翡翠の森
ジェイダからすれば、愛のない結婚なんて嫌だ。
たとえ、双方の了解がある不倫だって。
(ロイはずっと、こんな選択をし続けているのかな)
自分の感情を殺し、ただ国の為に選び続ける。
それが当然なのかもしれない。
ただの町娘の恋愛観なんて、勝手すぎるのかも。
たとえ、こうして近くにいる彼が、自分にはただの男の子にしか見えなくても。
「とはいえ、僕らもお年頃の男女。もしかしたら……本当にもしかしたら、今後、そんなことになるかもよ? それとも、ジェイダにとって可能性はゼロ? 」
そんなこと、分からない。
暫く考えるふりをしたが、ジェイダは首を振った。
「よかった。……ジェイダ?」
カップを持った手が震える。
興奮が冷めてきたからか、今頃寒さがしみてきた。
「君って子は。そりゃあね、こんな所で裸になれば、誰だって風邪引くさ」
「……裸じゃな……くしゅっ……」
くしゃみが止まらず、抗議ができない。
いや、くしゃみのおかげで、何も言わずに済むというべきか。
「裸同然でしょ。それも男二人の前で。アルの目がまん丸だったってこと、気づいてた? 」
「……誰がだ」
なぜだか赤くなっているアルフレッドを見ないよう、ジェイダはくしゃみに集中した。
「僕らが帰ったら、ちゃんと着替えて。明日またそんな恰好をしていたら、強制的に僕が着せるからね」
ロイならやりそうだ。
そう思って反論しないのに満足したのか、にこりと笑って立ち上がった。
「待って、まだ話が……」
全く進んでいない。
自分のせいだけれども。
「続きは明日、ジェイダが治ってたら。可能性がない訳じゃないって、分かっただけでよしとするよ。それならまだ、口説きようがあるしね」
「……ロイのそういう言い方は、嫌いだわ」
まるでゲームのような表現は不快だし、彼の本音が隠れてしまうから。
「僕はジェイダのそういうところ、わりと好きだよ」
さらりとそう返してみせると、ジェイダの返事を待たず、彼は兄とマロを連れて出て行ってしまった。
(……ロイ。

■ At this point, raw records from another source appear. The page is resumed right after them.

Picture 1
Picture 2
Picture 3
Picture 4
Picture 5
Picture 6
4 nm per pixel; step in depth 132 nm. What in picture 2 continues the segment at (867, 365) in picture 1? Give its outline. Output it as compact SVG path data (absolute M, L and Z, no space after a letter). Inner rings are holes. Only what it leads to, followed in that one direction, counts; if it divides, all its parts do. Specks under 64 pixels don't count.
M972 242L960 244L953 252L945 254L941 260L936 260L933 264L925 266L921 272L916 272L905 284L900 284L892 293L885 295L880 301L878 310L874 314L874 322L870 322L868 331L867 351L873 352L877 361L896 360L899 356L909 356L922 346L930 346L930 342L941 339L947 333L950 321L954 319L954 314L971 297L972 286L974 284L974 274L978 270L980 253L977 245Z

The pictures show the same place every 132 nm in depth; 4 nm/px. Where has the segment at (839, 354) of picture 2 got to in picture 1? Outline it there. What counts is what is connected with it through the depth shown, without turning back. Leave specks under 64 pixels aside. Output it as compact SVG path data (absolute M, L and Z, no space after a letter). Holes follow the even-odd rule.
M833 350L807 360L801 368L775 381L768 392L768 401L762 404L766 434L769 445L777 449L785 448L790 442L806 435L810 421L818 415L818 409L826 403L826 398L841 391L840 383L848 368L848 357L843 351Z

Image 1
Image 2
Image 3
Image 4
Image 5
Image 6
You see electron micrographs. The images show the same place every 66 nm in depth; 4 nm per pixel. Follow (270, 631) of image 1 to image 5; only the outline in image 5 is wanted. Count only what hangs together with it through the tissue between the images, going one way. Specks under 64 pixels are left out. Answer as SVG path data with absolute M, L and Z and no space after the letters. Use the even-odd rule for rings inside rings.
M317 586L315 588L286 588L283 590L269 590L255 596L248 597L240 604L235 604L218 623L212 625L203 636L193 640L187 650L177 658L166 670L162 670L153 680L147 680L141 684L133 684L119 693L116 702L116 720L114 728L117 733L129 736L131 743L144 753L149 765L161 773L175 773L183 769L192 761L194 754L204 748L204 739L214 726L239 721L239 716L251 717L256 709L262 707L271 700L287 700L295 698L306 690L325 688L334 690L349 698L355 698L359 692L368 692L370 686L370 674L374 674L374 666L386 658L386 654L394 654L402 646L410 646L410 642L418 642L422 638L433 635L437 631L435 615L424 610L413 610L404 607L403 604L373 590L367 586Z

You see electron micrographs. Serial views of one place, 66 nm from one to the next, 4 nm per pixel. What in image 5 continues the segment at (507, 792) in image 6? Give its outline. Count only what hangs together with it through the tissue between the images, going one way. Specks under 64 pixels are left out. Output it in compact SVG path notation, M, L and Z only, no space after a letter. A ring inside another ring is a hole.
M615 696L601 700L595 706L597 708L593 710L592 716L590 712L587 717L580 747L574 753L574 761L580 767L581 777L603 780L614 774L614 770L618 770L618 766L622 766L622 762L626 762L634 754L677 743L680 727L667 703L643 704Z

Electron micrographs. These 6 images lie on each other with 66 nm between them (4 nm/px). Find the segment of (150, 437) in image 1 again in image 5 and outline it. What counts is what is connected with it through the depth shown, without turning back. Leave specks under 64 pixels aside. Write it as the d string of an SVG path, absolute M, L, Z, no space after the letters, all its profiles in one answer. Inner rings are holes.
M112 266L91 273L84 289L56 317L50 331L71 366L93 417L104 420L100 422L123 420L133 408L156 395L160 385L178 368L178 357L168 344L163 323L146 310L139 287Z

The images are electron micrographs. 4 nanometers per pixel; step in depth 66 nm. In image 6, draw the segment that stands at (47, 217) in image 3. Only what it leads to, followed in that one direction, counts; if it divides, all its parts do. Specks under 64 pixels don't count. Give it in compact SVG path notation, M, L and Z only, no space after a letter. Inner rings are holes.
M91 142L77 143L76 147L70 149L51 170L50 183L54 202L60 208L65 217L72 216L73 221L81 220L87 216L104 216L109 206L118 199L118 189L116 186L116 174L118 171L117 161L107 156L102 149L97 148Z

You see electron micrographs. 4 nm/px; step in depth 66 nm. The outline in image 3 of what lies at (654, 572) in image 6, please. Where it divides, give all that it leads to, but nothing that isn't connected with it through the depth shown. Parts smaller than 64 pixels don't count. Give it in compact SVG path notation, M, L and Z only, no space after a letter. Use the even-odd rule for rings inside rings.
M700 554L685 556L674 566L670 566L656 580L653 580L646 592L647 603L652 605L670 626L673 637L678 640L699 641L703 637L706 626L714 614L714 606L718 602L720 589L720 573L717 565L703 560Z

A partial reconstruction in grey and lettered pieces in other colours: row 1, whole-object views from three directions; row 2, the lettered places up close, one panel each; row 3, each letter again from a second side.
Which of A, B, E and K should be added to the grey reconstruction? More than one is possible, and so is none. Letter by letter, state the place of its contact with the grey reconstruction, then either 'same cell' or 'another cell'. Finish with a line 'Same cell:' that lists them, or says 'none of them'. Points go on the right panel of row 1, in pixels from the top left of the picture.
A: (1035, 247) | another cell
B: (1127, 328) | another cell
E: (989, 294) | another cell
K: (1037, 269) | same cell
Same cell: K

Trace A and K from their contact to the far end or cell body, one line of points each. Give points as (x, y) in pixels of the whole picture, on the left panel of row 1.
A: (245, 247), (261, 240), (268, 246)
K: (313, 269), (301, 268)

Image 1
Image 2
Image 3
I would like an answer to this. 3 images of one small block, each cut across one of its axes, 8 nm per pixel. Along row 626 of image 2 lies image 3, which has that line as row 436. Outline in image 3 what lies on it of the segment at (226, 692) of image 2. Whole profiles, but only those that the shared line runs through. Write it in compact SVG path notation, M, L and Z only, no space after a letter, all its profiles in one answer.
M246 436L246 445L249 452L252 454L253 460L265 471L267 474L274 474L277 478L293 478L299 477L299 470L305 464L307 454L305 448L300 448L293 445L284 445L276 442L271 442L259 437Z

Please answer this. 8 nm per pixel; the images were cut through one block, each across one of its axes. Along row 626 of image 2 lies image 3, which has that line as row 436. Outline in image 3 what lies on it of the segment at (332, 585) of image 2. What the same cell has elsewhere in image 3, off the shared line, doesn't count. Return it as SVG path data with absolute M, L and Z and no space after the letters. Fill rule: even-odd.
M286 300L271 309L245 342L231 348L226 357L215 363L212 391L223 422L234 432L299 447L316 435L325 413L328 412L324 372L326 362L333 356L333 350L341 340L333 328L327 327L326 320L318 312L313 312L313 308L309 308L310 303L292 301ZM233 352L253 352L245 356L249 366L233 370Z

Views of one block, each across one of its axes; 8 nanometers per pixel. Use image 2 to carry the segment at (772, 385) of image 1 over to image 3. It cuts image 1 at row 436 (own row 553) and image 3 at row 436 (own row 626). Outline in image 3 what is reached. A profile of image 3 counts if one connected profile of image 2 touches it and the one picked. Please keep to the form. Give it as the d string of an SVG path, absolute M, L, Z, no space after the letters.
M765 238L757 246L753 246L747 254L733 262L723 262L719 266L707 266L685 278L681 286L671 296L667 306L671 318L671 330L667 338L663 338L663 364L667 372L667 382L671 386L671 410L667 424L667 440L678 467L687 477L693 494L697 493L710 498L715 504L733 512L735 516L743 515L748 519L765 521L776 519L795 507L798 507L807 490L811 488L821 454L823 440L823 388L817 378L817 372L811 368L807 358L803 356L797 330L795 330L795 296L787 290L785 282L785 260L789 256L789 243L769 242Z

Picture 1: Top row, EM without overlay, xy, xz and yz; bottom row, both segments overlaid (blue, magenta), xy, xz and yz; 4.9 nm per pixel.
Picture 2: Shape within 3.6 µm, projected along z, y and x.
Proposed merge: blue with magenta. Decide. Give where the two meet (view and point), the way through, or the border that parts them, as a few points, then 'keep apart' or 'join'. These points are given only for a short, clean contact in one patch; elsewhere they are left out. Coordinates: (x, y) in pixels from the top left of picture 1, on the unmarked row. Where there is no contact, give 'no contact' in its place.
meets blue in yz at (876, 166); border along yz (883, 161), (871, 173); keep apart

アルバート)
本当の彼は、どこにいるのだろう。
彼自身が欲しいものは、この困難の先に落ちているのか。
(私に何ができる……? )
そう自問すると、頭がズキズキと痛みだした。
熱が上がってきたのかもしれない。
「ジェイダ様? 大丈夫ですか? 」
ジンの声が遠い。
朦朧としながら、枕元にあったテディベアをぼんやりと見つめた。